▸ Instructions to follow
Take the data that sits below and write it out again exactly.
(Record set begins)
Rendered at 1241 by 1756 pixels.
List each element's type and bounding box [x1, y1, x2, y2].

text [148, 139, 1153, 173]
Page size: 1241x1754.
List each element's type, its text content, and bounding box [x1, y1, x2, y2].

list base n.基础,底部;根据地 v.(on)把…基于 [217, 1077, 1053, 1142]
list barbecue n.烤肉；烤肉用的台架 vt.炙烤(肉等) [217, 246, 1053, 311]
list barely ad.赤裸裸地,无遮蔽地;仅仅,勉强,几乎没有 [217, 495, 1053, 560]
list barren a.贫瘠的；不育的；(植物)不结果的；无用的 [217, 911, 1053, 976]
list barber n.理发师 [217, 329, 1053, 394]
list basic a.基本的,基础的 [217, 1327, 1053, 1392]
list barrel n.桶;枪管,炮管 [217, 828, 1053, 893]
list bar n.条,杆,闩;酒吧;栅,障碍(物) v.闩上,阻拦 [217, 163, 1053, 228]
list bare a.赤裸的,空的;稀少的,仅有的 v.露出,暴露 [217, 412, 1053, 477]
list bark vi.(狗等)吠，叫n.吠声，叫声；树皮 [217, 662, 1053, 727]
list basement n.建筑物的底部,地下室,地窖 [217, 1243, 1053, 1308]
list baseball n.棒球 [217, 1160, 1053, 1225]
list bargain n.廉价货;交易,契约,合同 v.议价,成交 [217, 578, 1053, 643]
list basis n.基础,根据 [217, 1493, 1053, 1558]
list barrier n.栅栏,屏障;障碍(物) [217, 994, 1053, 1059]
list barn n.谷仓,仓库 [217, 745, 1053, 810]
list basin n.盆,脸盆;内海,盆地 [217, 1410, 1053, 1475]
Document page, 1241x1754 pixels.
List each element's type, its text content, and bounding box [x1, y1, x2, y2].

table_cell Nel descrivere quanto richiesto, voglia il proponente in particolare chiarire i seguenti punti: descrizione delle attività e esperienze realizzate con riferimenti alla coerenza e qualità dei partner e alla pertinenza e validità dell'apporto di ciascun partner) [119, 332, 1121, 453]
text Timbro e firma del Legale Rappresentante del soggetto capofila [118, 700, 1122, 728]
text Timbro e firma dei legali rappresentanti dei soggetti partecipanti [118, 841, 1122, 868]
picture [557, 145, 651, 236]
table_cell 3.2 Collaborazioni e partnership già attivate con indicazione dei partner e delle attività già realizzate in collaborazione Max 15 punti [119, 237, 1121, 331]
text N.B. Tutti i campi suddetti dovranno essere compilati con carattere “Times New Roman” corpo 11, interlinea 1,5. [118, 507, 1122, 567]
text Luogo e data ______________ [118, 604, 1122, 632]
(Record set ends)
▸ Response to the task
Rendered at 1241 by 1756 pixels.
List each element's type and bounding box [x1, y1, x2, y2].

text [148, 139, 1153, 173]
Page size: 1241x1754.
List each element's type, its text content, and bounding box [x1, y1, x2, y2].

list base n.基础,底部;根据地 v.(on)把…基于 [217, 1077, 1053, 1142]
list barbecue n.烤肉；烤肉用的台架 vt.炙烤(肉等) [217, 246, 1053, 311]
list barely ad.赤裸裸地,无遮蔽地;仅仅,勉强,几乎没有 [217, 495, 1053, 560]
list barren a.贫瘠的；不育的；(植物)不结果的；无用的 [217, 911, 1053, 976]
list barber n.理发师 [217, 329, 1053, 394]
list basic a.基本的,基础的 [217, 1327, 1053, 1392]
list barrel n.桶;枪管,炮管 [217, 828, 1053, 893]
list bar n.条,杆,闩;酒吧;栅,障碍(物) v.闩上,阻拦 [217, 163, 1053, 228]
list bare a.赤裸的,空的;稀少的,仅有的 v.露出,暴露 [217, 412, 1053, 477]
list bark vi.(狗等)吠，叫n.吠声，叫声；树皮 [217, 662, 1053, 727]
list basement n.建筑物的底部,地下室,地窖 [217, 1243, 1053, 1308]
list baseball n.棒球 [217, 1160, 1053, 1225]
list bargain n.廉价货;交易,契约,合同 v.议价,成交 [217, 578, 1053, 643]
list basis n.基础,根据 [217, 1493, 1053, 1558]
list barrier n.栅栏,屏障;障碍(物) [217, 994, 1053, 1059]
list barn n.谷仓,仓库 [217, 745, 1053, 810]
list basin n.盆,脸盆;内海,盆地 [217, 1410, 1053, 1475]
Document page, 1241x1754 pixels.
List each element's type, its text content, and bounding box [x1, y1, x2, y2].

table_cell Nel descrivere quanto richiesto, voglia il proponente in particolare chiarire i seguenti punti: descrizione delle attività e esperienze realizzate con riferimenti alla coerenza e qualità dei partner e alla pertinenza e validità dell'apporto di ciascun partner) [119, 332, 1121, 453]
text Timbro e firma del Legale Rappresentante del soggetto capofila [118, 700, 1122, 728]
text Timbro e firma dei legali rappresentanti dei soggetti partecipanti [118, 841, 1122, 868]
picture [557, 145, 651, 236]
table_cell 3.2 Collaborazioni e partnership già attivate con indicazione dei partner e delle attività già realizzate in collaborazione Max 15 punti [119, 237, 1121, 331]
text N.B. Tutti i campi suddetti dovranno essere compilati con carattere “Times New Roman” corpo 11, interlinea 1,5. [118, 507, 1122, 567]
text Luogo e data ______________ [118, 604, 1122, 632]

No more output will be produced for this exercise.